[Extracted page text data]
§
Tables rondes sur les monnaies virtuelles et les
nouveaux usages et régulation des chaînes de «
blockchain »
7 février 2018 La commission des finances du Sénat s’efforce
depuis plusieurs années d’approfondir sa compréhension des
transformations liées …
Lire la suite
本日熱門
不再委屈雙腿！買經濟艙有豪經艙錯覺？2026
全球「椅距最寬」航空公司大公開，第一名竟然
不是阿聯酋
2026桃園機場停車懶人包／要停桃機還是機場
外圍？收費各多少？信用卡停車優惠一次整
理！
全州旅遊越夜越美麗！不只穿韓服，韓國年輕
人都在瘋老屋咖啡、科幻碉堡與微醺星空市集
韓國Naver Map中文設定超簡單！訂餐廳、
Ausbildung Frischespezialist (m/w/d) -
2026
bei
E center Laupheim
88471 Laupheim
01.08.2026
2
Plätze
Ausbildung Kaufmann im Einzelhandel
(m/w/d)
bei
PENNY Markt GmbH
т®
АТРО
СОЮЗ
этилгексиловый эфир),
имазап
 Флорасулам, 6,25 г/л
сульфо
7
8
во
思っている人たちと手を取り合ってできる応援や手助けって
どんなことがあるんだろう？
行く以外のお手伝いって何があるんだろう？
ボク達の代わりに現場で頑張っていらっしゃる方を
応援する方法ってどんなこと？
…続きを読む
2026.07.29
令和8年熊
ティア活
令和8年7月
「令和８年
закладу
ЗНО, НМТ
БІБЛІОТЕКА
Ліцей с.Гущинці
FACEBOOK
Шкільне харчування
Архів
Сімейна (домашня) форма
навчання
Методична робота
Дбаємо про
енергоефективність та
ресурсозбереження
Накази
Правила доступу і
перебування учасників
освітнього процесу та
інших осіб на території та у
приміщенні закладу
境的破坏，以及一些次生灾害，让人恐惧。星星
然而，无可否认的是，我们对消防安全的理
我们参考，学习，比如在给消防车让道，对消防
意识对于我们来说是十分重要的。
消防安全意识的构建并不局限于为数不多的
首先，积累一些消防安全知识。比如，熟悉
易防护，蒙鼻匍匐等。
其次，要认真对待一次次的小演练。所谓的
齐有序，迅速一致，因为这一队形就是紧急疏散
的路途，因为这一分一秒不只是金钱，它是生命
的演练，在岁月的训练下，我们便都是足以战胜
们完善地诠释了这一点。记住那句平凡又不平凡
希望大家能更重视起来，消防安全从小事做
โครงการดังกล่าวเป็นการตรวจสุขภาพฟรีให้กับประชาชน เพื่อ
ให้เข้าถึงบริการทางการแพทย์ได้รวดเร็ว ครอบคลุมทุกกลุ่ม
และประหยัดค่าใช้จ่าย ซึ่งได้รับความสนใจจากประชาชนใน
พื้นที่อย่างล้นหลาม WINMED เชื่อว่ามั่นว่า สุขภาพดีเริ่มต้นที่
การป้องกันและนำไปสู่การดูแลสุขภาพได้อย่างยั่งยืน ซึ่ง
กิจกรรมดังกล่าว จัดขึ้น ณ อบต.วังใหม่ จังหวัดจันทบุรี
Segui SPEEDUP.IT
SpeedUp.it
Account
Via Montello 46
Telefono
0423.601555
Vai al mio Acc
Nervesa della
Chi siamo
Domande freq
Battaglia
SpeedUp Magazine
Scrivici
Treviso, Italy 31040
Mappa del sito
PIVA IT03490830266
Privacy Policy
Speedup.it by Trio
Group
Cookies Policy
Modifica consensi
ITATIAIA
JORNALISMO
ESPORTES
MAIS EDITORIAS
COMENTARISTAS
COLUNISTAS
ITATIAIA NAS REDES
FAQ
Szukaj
§
== What you have to do ==
Copy out the lines of the items above without any change, from the first line of the items through the line containing "และประหยัดค่าใ".

== Problem solution ==
Tables rondes sur les monnaies virtuelles et les
nouveaux usages et régulation des chaînes de «
blockchain »
7 février 2018 La commission des finances du Sénat s’efforce
depuis plusieurs années d’approfondir sa compréhension des
transformations liées …
Lire la suite
本日熱門
不再委屈雙腿！買經濟艙有豪經艙錯覺？2026
全球「椅距最寬」航空公司大公開，第一名竟然
不是阿聯酋
2026桃園機場停車懶人包／要停桃機還是機場
外圍？收費各多少？信用卡停車優惠一次整
理！
全州旅遊越夜越美麗！不只穿韓服，韓國年輕
人都在瘋老屋咖啡、科幻碉堡與微醺星空市集
韓國Naver Map中文設定超簡單！訂餐廳、
Ausbildung Frischespezialist (m/w/d) -
2026
bei
E center Laupheim
88471 Laupheim
01.08.2026
2
Plätze
Ausbildung Kaufmann im Einzelhandel
(m/w/d)
bei
PENNY Markt GmbH
т®
АТРО
СОЮЗ
этилгексиловый эфир),
имазап
 Флорасулам, 6,25 г/л
сульфо
7
8
во
思っている人たちと手を取り合ってできる応援や手助けって
どんなことがあるんだろう？
行く以外のお手伝いって何があるんだろう？
ボク達の代わりに現場で頑張っていらっしゃる方を
応援する方法ってどんなこと？
…続きを読む
2026.07.29
令和8年熊
ティア活
令和8年7月
「令和８年
закладу
ЗНО, НМТ
БІБЛІОТЕКА
Ліцей с.Гущинці
FACEBOOK
Шкільне харчування
Архів
Сімейна (домашня) форма
навчання
Методична робота
Дбаємо про
енергоефективність та
ресурсозбереження
Накази
Правила доступу і
перебування учасників
освітнього процесу та
інших осіб на території та у
приміщенні закладу
境的破坏，以及一些次生灾害，让人恐惧。星星
然而，无可否认的是，我们对消防安全的理
我们参考，学习，比如在给消防车让道，对消防
意识对于我们来说是十分重要的。
消防安全意识的构建并不局限于为数不多的
首先，积累一些消防安全知识。比如，熟悉
易防护，蒙鼻匍匐等。
其次，要认真对待一次次的小演练。所谓的
齐有序，迅速一致，因为这一队形就是紧急疏散
的路途，因为这一分一秒不只是金钱，它是生命
的演练，在岁月的训练下，我们便都是足以战胜
们完善地诠释了这一点。记住那句平凡又不平凡
希望大家能更重视起来，消防安全从小事做
โครงการดังกล่าวเป็นการตรวจสุขภาพฟรีให้กับประชาชน เพื่อ
ให้เข้าถึงบริการทางการแพทย์ได้รวดเร็ว ครอบคลุมทุกกลุ่ม
และประหยัดค่าใช้จ่าย ซึ่งได้รับความสนใจจากประชาชนใน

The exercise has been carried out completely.